ちなみに宦官的な存在は中国を筆頭に世界中に見られるが、日本には存在しなかった。

その理由は「同一血族の間では絶対に去勢は行わないという鉄則があり〜中略〜わが国は古代神話によって知られるように、大和朝廷を中心として、その中に出雲族や隼人族といった異種族が、おなじ系図、すなわち同一氏族として結合されている〜中略〜宦官が存在する要素がなかった」

わかったような、わからないような。とにかくは以下本書よりかいつまんでご紹介。

宦官はパオツという灰色の長い上着と、その上にクワツという暗紺色の短い上っ張りを着、黒地のズボンをはくといった地味な一色の服であった。それに宦官帽をかぶっている。歩くときは、いくぶん前屈みに小股でちょこちょこと歩くので、遠距離からでも一見でそれとわかるほど特徴的である。

中国人がすべてを天の啓示と考えて、婚姻においても杜佑の「通典」が「はじめに一人の男性(帝王)と四人の女性(后妃)とがあった」ということからスタートした〜中略〜戦前のことであるがある日本人が、中国人になぜ一夫一妻制をとらないなとたずねたところ、婚姻制は一セットの茶器と同じで、どこの世界に急須一個に茶碗一個の組み合わせがあるかと逆に反問されたという。

昼あんどんと呼ばれた宰相の瘻師徳が、息子の初任官にあたってその心構えをたずねたところ、息子は、他人が顔に青痰をはきかけたらだまってぬぐいとると答えた。

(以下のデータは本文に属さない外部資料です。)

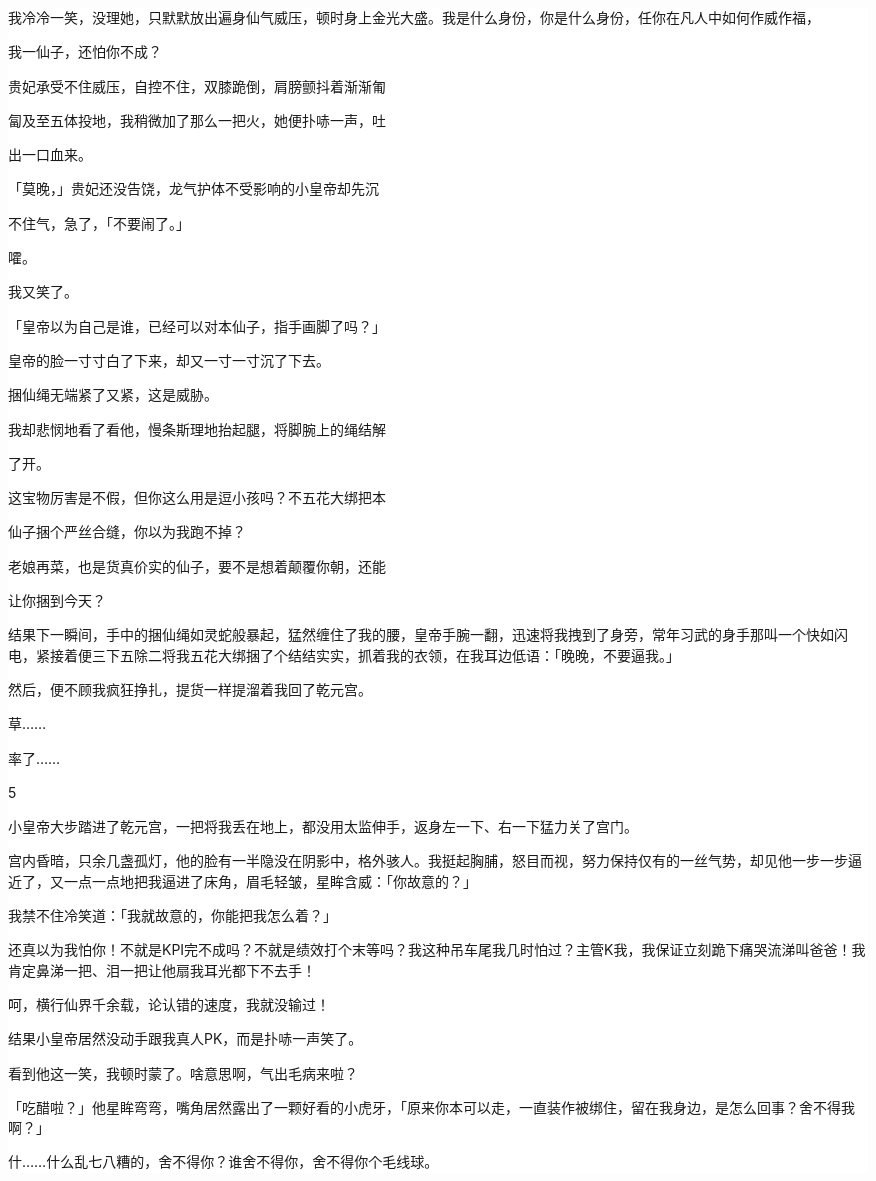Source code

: 我冷冷一笑，没理她，只默默放出遍身仙气威压，顿时身上金光大盛。我是什么身份，你是什么身份，任你在凡人中如何作威作福，

我一仙子，还怕你不成？

贵妃承受不住威压，自控不住，双膝跪倒，肩膀颤抖着渐渐匍

匐及至五体投地，我稍微加了那么一把火，她便扑哧一声，吐

出一口血来。

「莫晚，」贵妃还没告饶，龙气护体不受影响的小皇帝却先沉

不住气，急了，「不要闹了。」

嚯。

我又笑了。

「皇帝以为自己是谁，已经可以对本仙子，指手画脚了吗？」

皇帝的脸一寸寸白了下来，却又一寸一寸沉了下去。

捆仙绳无端紧了又紧，这是威胁。

我却悲悯地看了看他，慢条斯理地抬起腿，将脚腕上的绳结解

了开。

这宝物厉害是不假，但你这么用是逗小孩吗？不五花大绑把本

仙子捆个严丝合缝，你以为我跑不掉？

老娘再菜，也是货真价实的仙子，要不是想着颠覆你朝，还能

让你捆到今天？

结果下一瞬间，手中的捆仙绳如灵蛇般暴起，猛然缠住了我的腰，皇帝手腕一翻，迅速将我拽到了身旁，常年习武的身手那叫一个快如闪电，紧接着便三下五除二将我五花大绑捆了个结结实实，抓着我的衣领，在我耳边低语：「晚晚，不要逼我。」

然后，便不顾我疯狂挣扎，提货一样提溜着我回了乾元宫。

草……

率了……

5

小皇帝大步踏进了乾元宫，一把将我丢在地上，都没用太监伸手，返身左一下、右一下猛力关了宫门。

宫内昏暗，只余几盏孤灯，他的脸有一半隐没在阴影中，格外骇人。我挺起胸脯，怒目而视，努力保持仅有的一丝气势，却见他一步一步逼近了，又一点一点地把我逼进了床角，眉毛轻皱，星眸含威：「你故意的？」

我禁不住冷笑道：「我就故意的，你能把我怎么着？」

还真以为我怕你！不就是KPI完不成吗？不就是绩效打个末等吗？我这种吊车尾我几时怕过？主管K我，我保证立刻跪下痛哭流涕叫爸爸！我肯定鼻涕一把、泪一把让他扇我耳光都下不去手！

呵，横行仙界千余载，论认错的速度，我就没输过！

结果小皇帝居然没动手跟我真人PK，而是扑哧一声笑了。

看到他这一笑，我顿时蒙了。啥意思啊，气出毛病来啦？

「吃醋啦？」他星眸弯弯，嘴角居然露出了一颗好看的小虎牙，「原来你本可以走，一直装作被绑住，留在我身边，是怎么回事？舍不得我啊？」

什……什么乱七八糟的，舍不得你？谁舍不得你，舍不得你个毛线球。
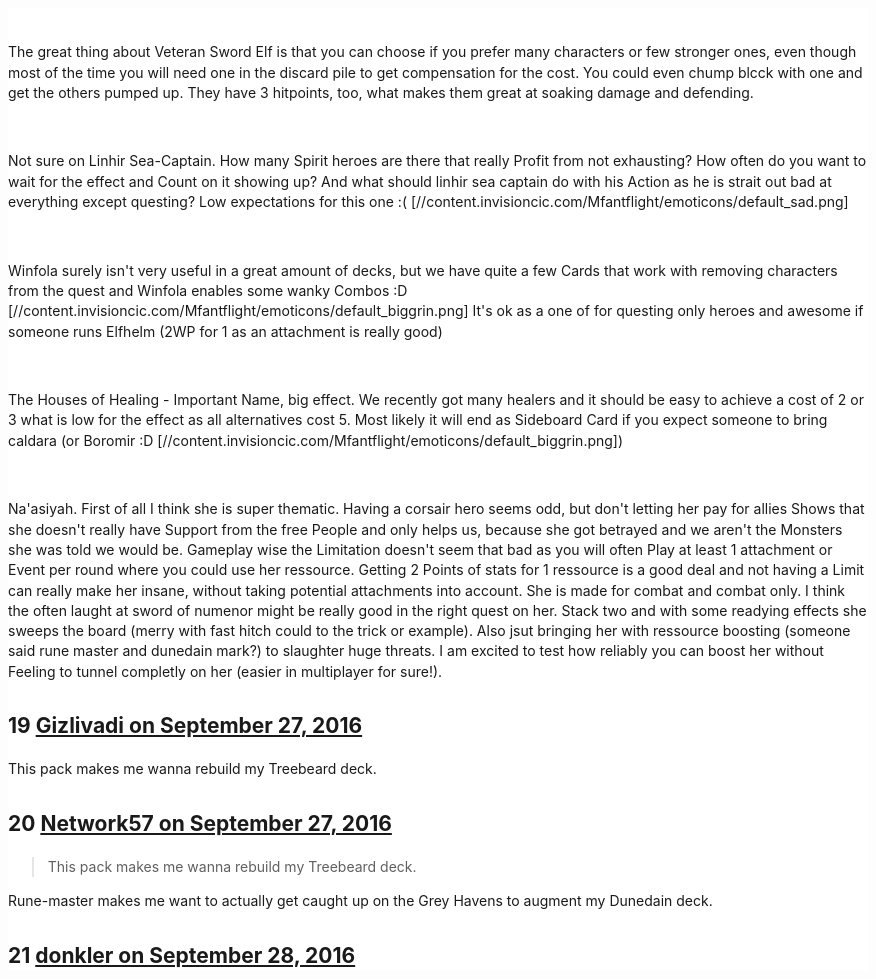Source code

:  

The great thing about Veteran Sword Elf is that you can choose if you prefer many characters or few stronger ones, even though most of the time you will need one in the discard pile to get compensation for the cost. You could even chump blcck with one and get the others pumped up. They have 3 hitpoints, too, what makes them great at soaking damage and defending.

 

Not sure on Linhir Sea-Captain. How many Spirit heroes are there that really Profit from not exhausting? How often do you want to wait for the effect and Count on it showing up? And what should linhir sea captain do with his Action as he is strait out bad at everything except questing? Low expectations for this one :( [//content.invisioncic.com/Mfantflight/emoticons/default_sad.png]

 

Winfola surely isn't very useful in a great amount of decks, but we have quite a few Cards that work with removing characters from the quest and Winfola enables some wanky Combos :D [//content.invisioncic.com/Mfantflight/emoticons/default_biggrin.png] It's ok as a one of for questing only heroes and awesome if someone runs Elfhelm (2WP for 1 as an attachment is really good)

 

The Houses of Healing - Important Name, big effect. We recently got many healers and it should be easy to achieve a cost of 2 or 3 what is low for the effect as all alternatives cost 5. Most likely it will end as Sideboard Card if you expect someone to bring caldara (or Boromir :D [//content.invisioncic.com/Mfantflight/emoticons/default_biggrin.png])

 

Na'asiyah. First of all I think she is super thematic. Having a corsair hero seems odd, but don't letting her pay for allies Shows that she doesn't really have Support from the free People and only helps us, because she got betrayed and we aren't the Monsters she was told we would be. Gameplay wise the Limitation doesn't seem that bad as you will often Play at least 1 attachment or Event per round where you could use her ressource. Getting 2 Points of stats for 1 ressource is a good deal and not having a Limit can really make her insane, without taking potential attachments into account. She is made for combat and combat only. I think the often laught at sword of numenor might be really good in the right quest on her. Stack two and with some readying effects she sweeps the board (merry with fast hitch could to the trick or example). Also jsut bringing her with ressource boosting (someone said rune master and dunedain mark?) to slaughter huge threats. I am excited to test how reliably you can boost her without Feeling to tunnel completly on her (easier in multiplayer for sure!).

## 19 [Gizlivadi on September 27, 2016](https://community.fantasyflightgames.com/topic/231084-storm-on-cobas-haven-player-card-spoilers/?do=findComment&comment=2433180)

This pack makes me wanna rebuild my Treebeard deck. 

## 20 [Network57 on September 27, 2016](https://community.fantasyflightgames.com/topic/231084-storm-on-cobas-haven-player-card-spoilers/?do=findComment&comment=2433230)

> This pack makes me wanna rebuild my Treebeard deck.

Rune-master makes me want to actually get caught up on the Grey Havens to augment my Dunedain deck.

## 21 [donkler on September 28, 2016](https://community.fantasyflightgames.com/topic/231084-storm-on-cobas-haven-player-card-spoilers/?do=findComment&comment=2433422)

老宰相は嘆息して「お前は見込みがない。ぬぐいとるということがそもそも反抗をしめすものだ。、わしなら自然にかわくまでじっとしておく」と諭したという話である。

以上。

かいつまんだような部分的な話はとてもおもしろく興味深い。ただ全体としてはだるい。しかしぼくとしてはこういう小話をできるかぎり多く頭の中に蓄積したい。